A French serial killer portrayed in BBC drama The Serpent is to be freed from a Nepalese prison, after a court ruling.
By Sarah Fowler
Charles Sobhraj, who spent 19 years in jail for the murder of two tourists in Kathmandu in 1975, has been ordered to return to France within 15 days.
Sobhraj was linked to a string of other tourist murders in the 1970s, and spent 20 years in prison in India.
His victims were mostly young Western backpackers on the hippie trail in India and Thailand.
The notorious killer had been serving two life sentences, each 20 years, in Nepal’s capital for the murder of an American woman, Connie Jo Bronzich, and her Canadian backpacker friend, Laurent Carriere.
He was convicted in two separate trials – most recently in 2014, when he was sentenced to 20 years in a high security prison for murdering Carriere.
But Nepal’s Supreme Court ordered Sobhraj’s release on Wednesday after his legal team successfully filed a petition claiming he should be given a concession on his prison term due to his age, 78, and good behaviour.

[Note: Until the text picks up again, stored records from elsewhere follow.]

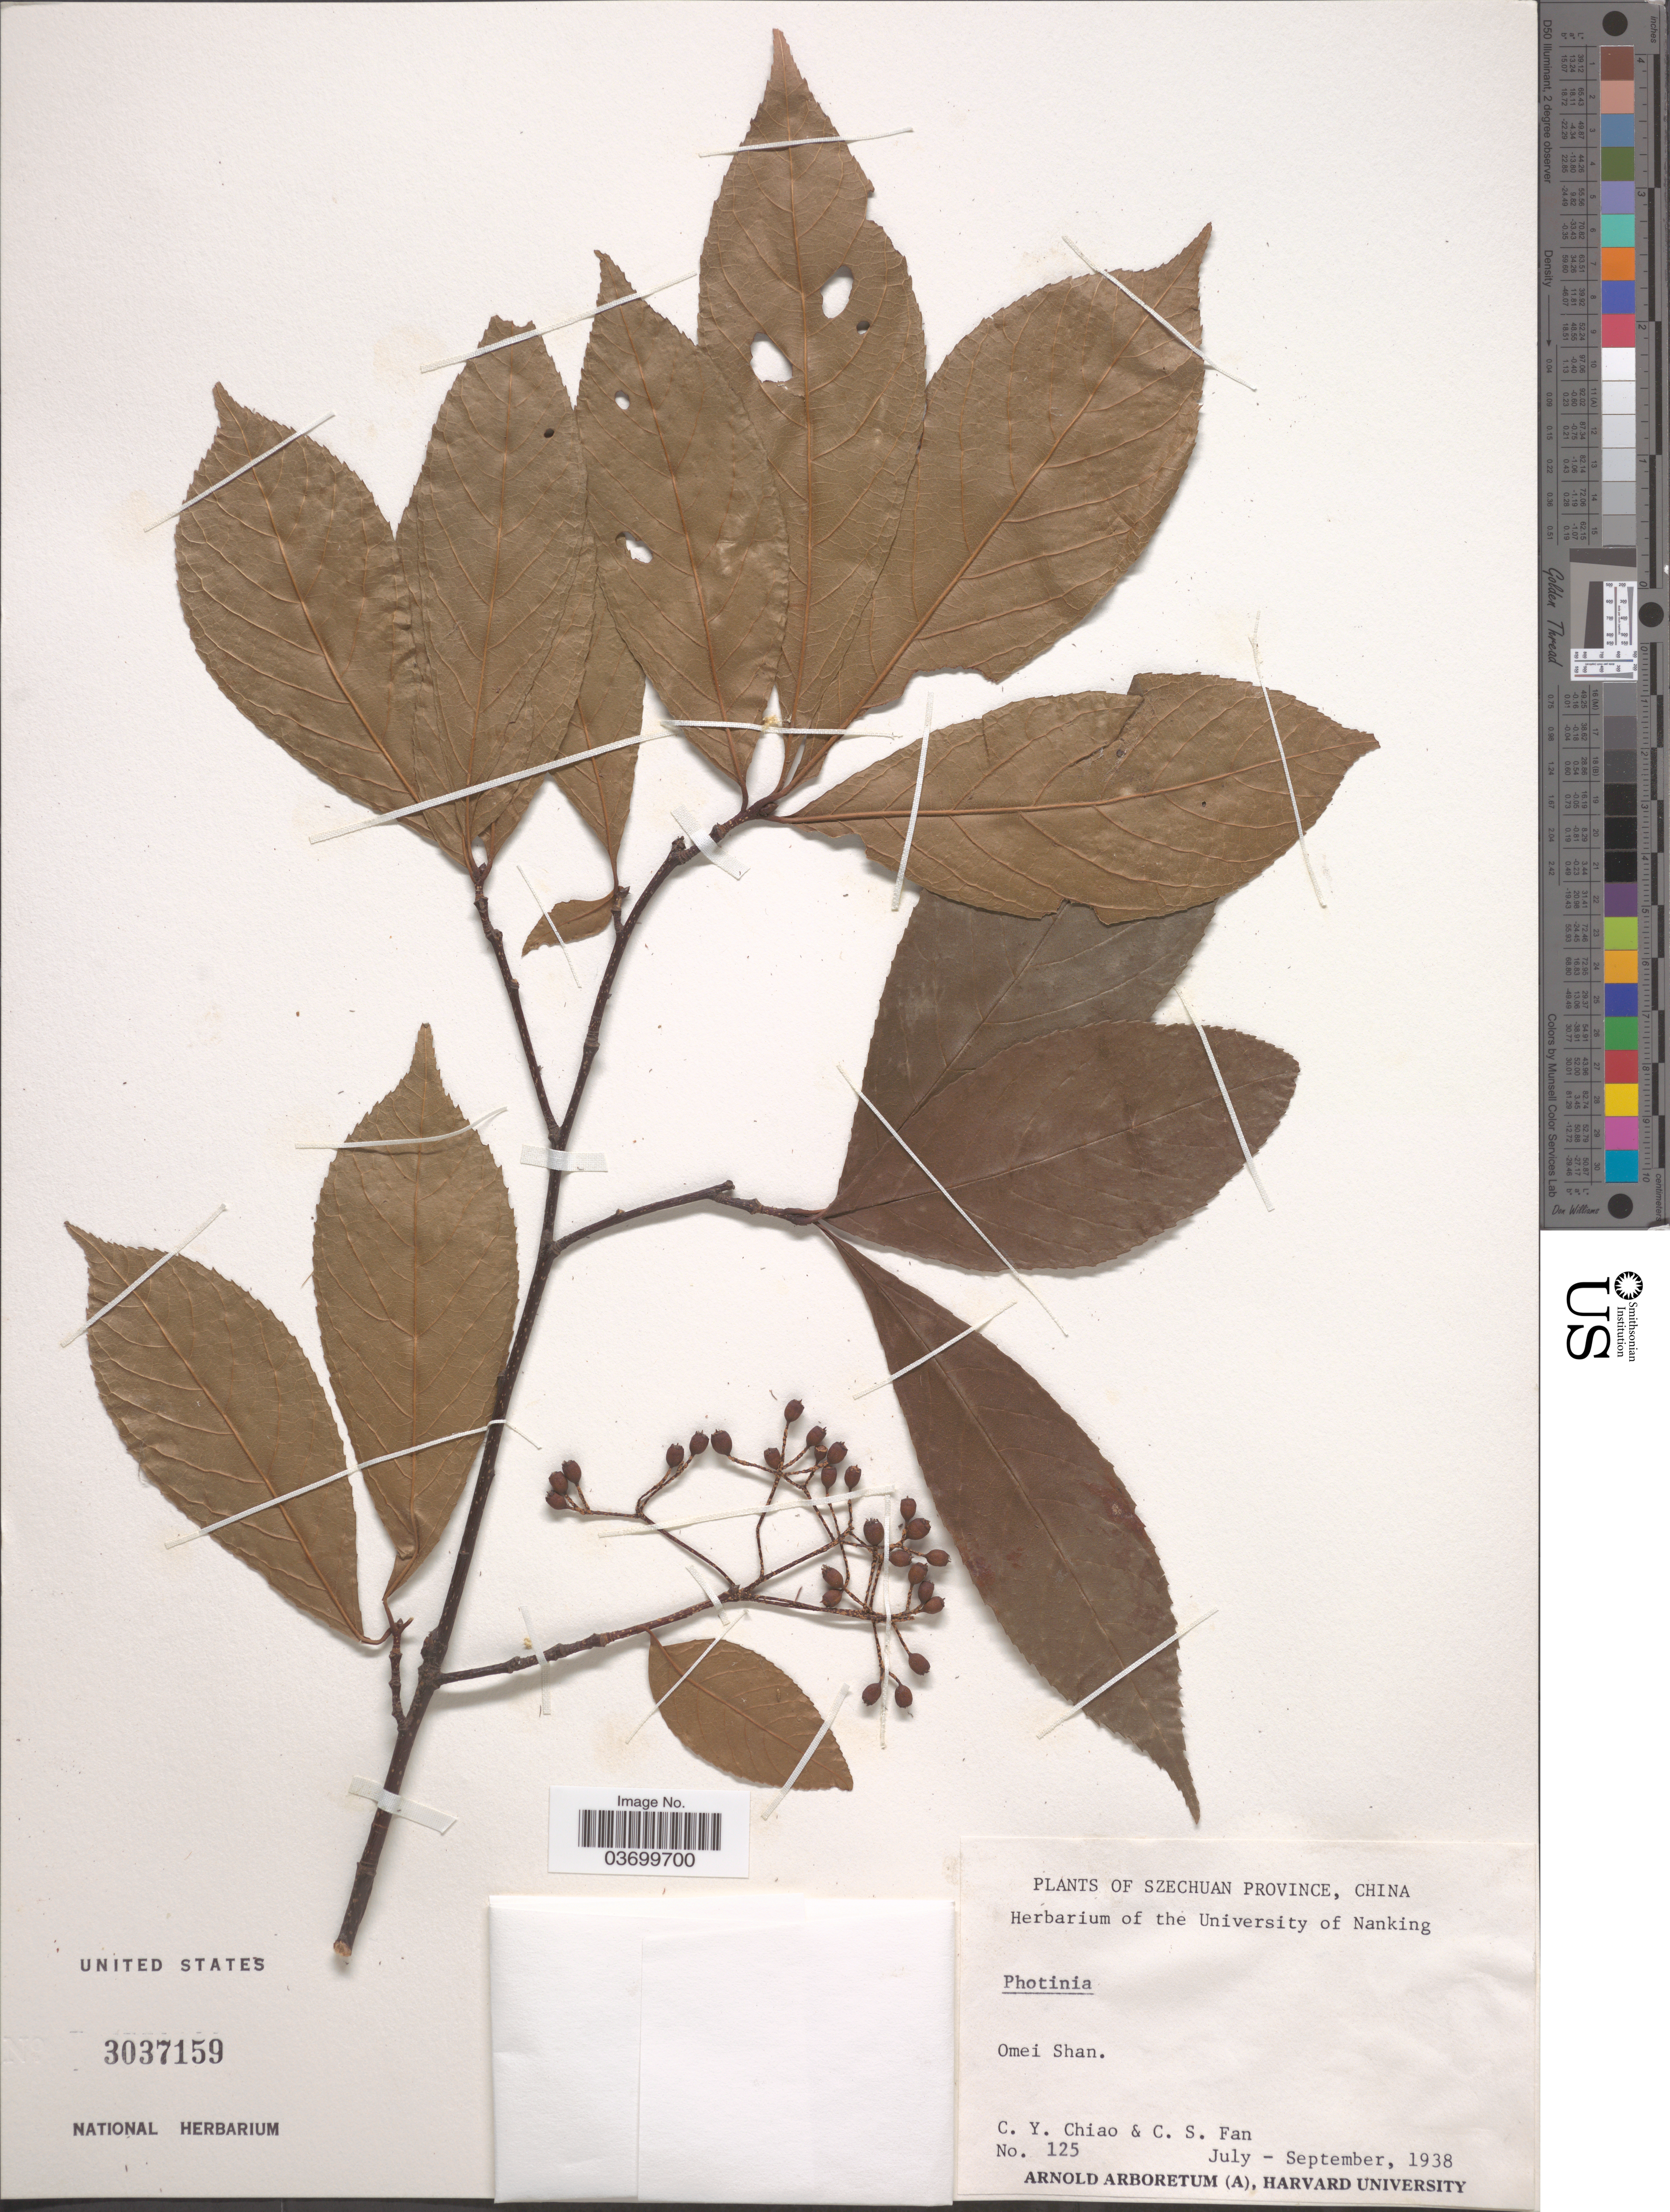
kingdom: Plantae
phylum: Tracheophyta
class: Magnoliopsida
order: Rosales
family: Rosaceae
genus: Photinia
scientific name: Photinia sp.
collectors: C. Y. Chiao & C. S. Fan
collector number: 125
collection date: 1938-07/1938-09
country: China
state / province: Sichuan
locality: Szechuan Province. Omei Shan.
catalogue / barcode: US 3037159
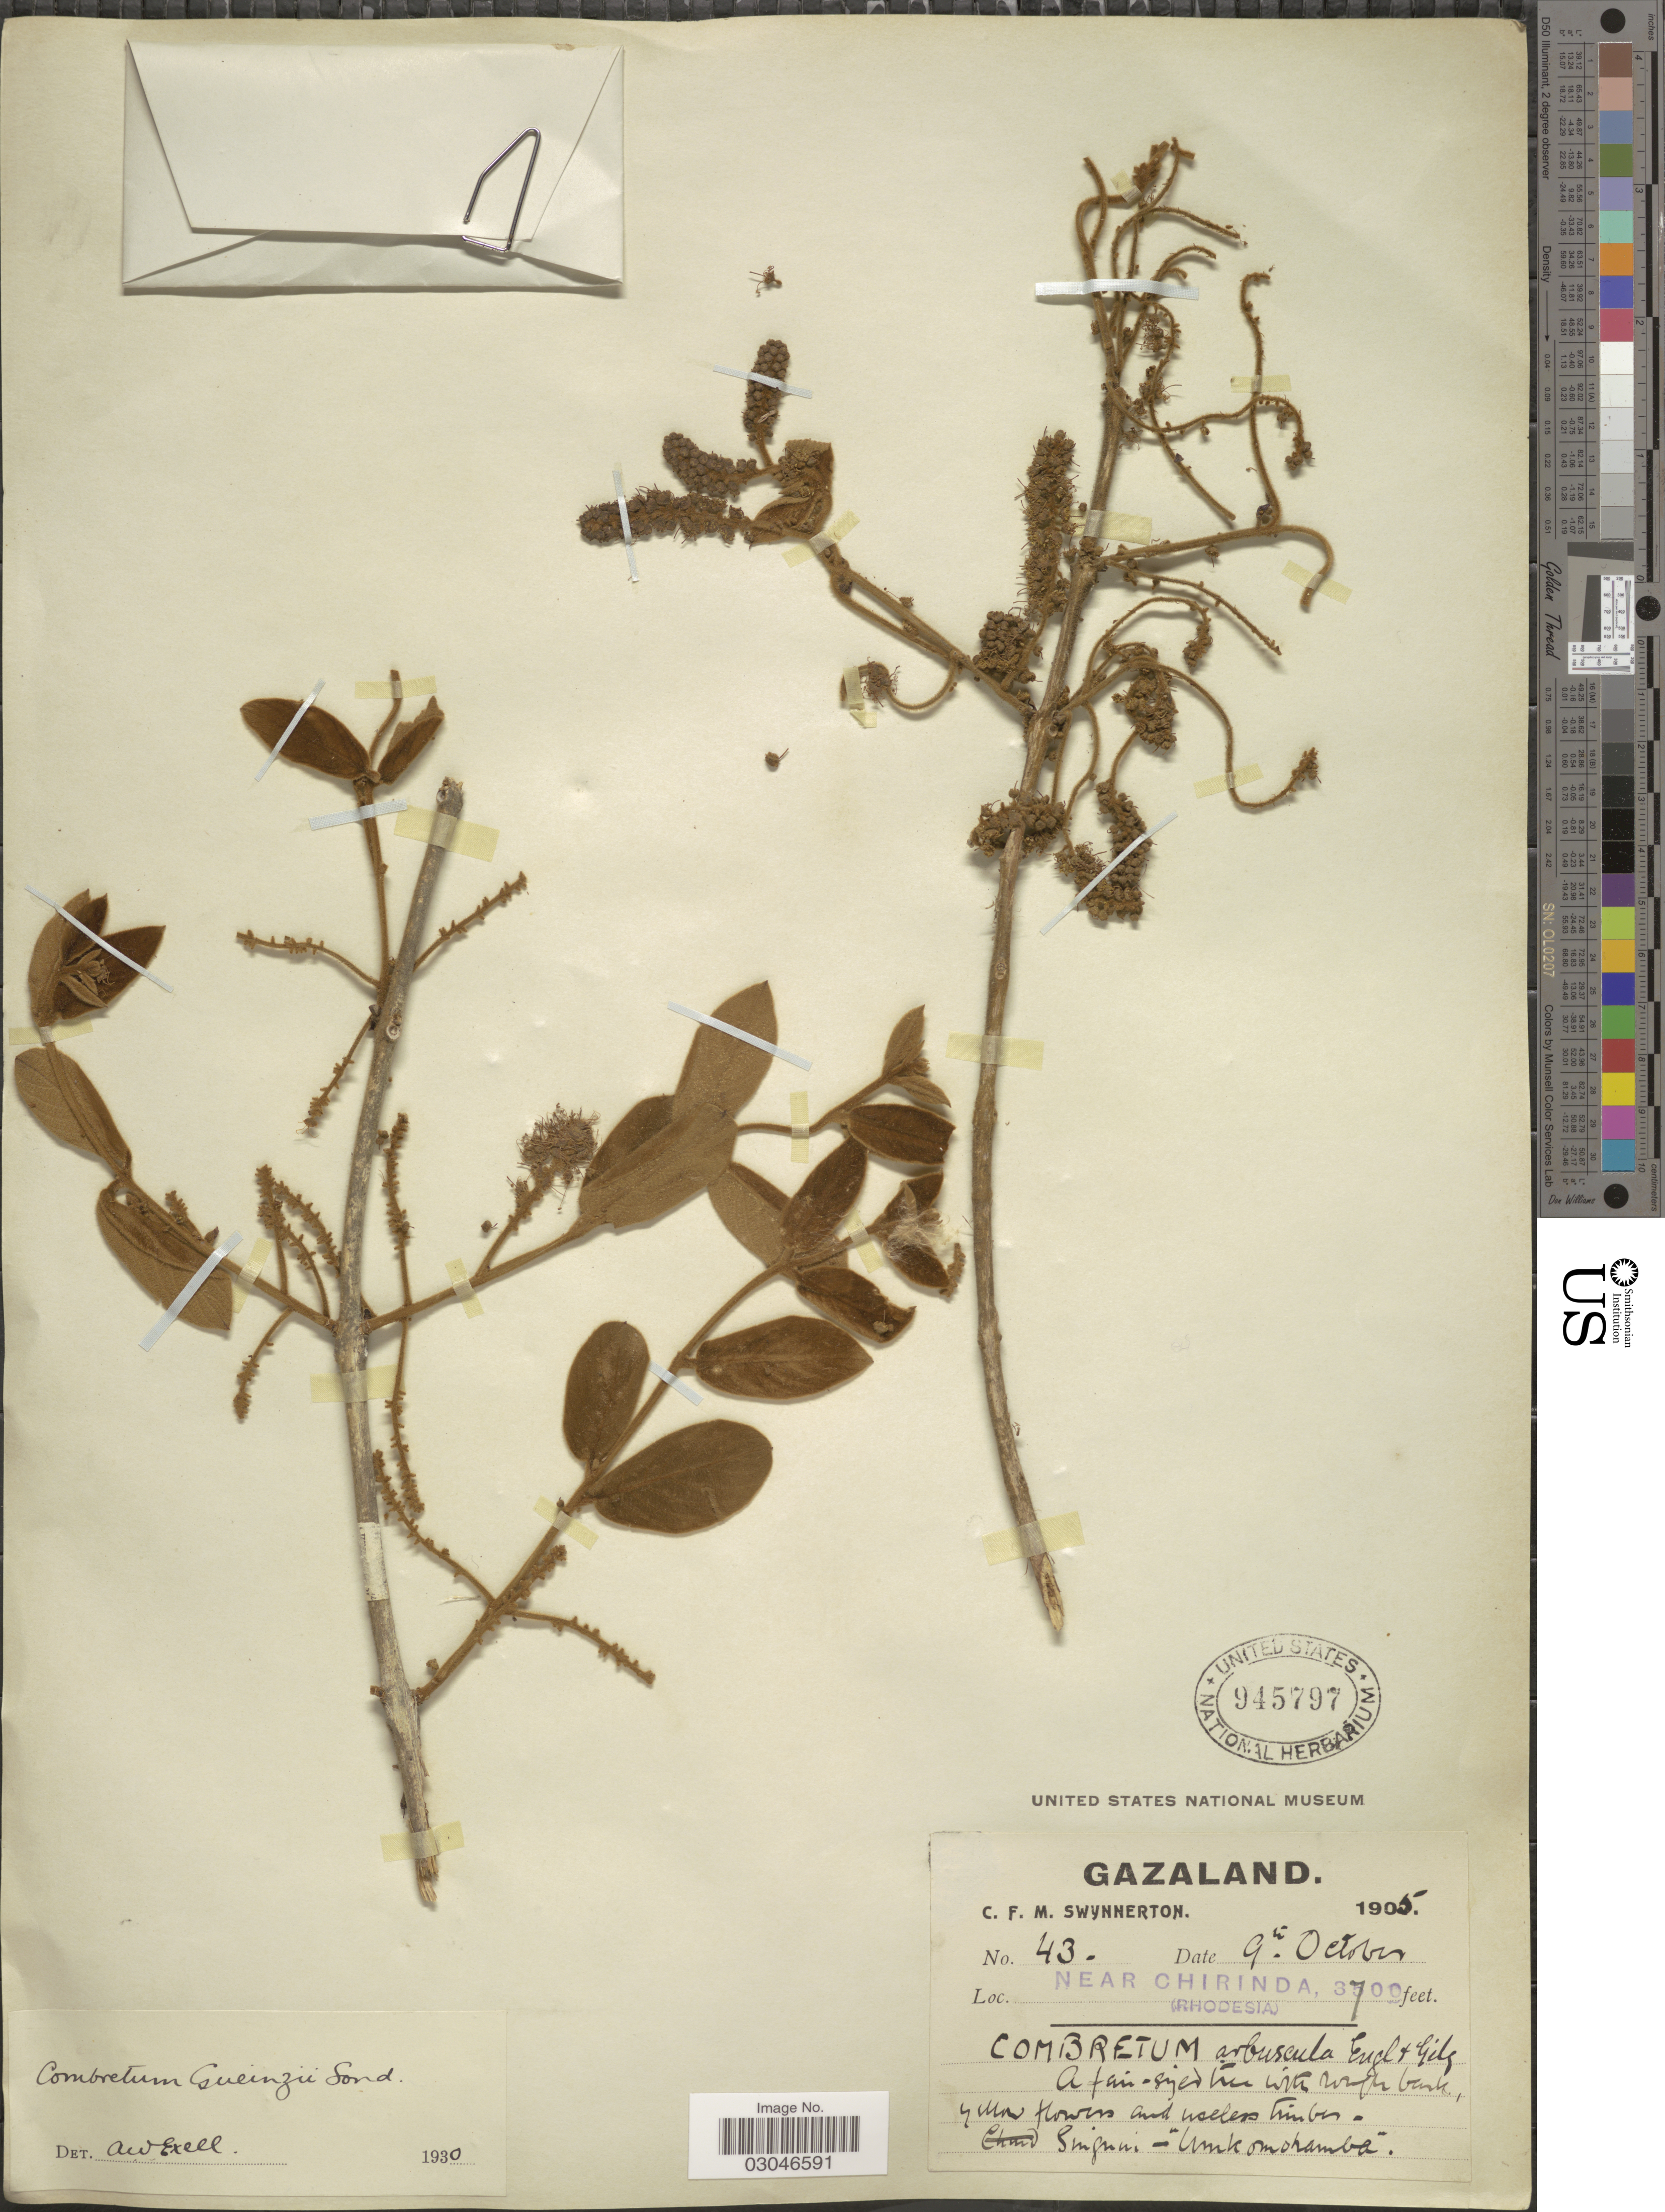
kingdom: Plantae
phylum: Tracheophyta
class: Magnoliopsida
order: Myrtales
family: Combretaceae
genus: Combretum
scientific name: Combretum gueinzii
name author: Sond.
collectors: C. Swynnerton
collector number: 43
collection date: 1905-10-09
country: Zimbabwe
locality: Gazaland. Near Chirinda, (Rhodesia).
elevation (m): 1128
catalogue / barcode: US 945797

A provision in Nepalese law allows inmates who have shown good character and completed 75% of their jail term to be released.
“Keeping him in the prison continuously is not in line with the prisoner’s human rights,” the verdict read, according to AFP, and cites regular treatment for heart disease as another factor in his release. His lawyer says he could be released as soon as Thursday.
In more than 20 murders that took place between 1972 and 1982 and involved drugging, strangling, beating, or burning the victims, Sobhraj has been implicated.
Because of his propensity for using convincing disguises, ability to break out of jail, and propensity to target young women, he was known as “The Serpent” or the “Bikini Killer.” It later served as the name for a popular BBC and Netflix television series about the murderer that premiered in 2020.
Sobhraj had already served two decades in prison in India for poisoning a busload of French tourists before his two convictions in Kathmandu.
By drugging the prison guards during that time, he momentarily succeeded in escaping from custody. In a later interview, he explained that the escape was a plot to lengthen his sentence and prevent his extradition to Thailand, where he was sought for five additional murders.
Sobhraj was apprehended for Bronzich’s murder after being freed from prison in India in 2003 after being seen in a Kathmandu casino.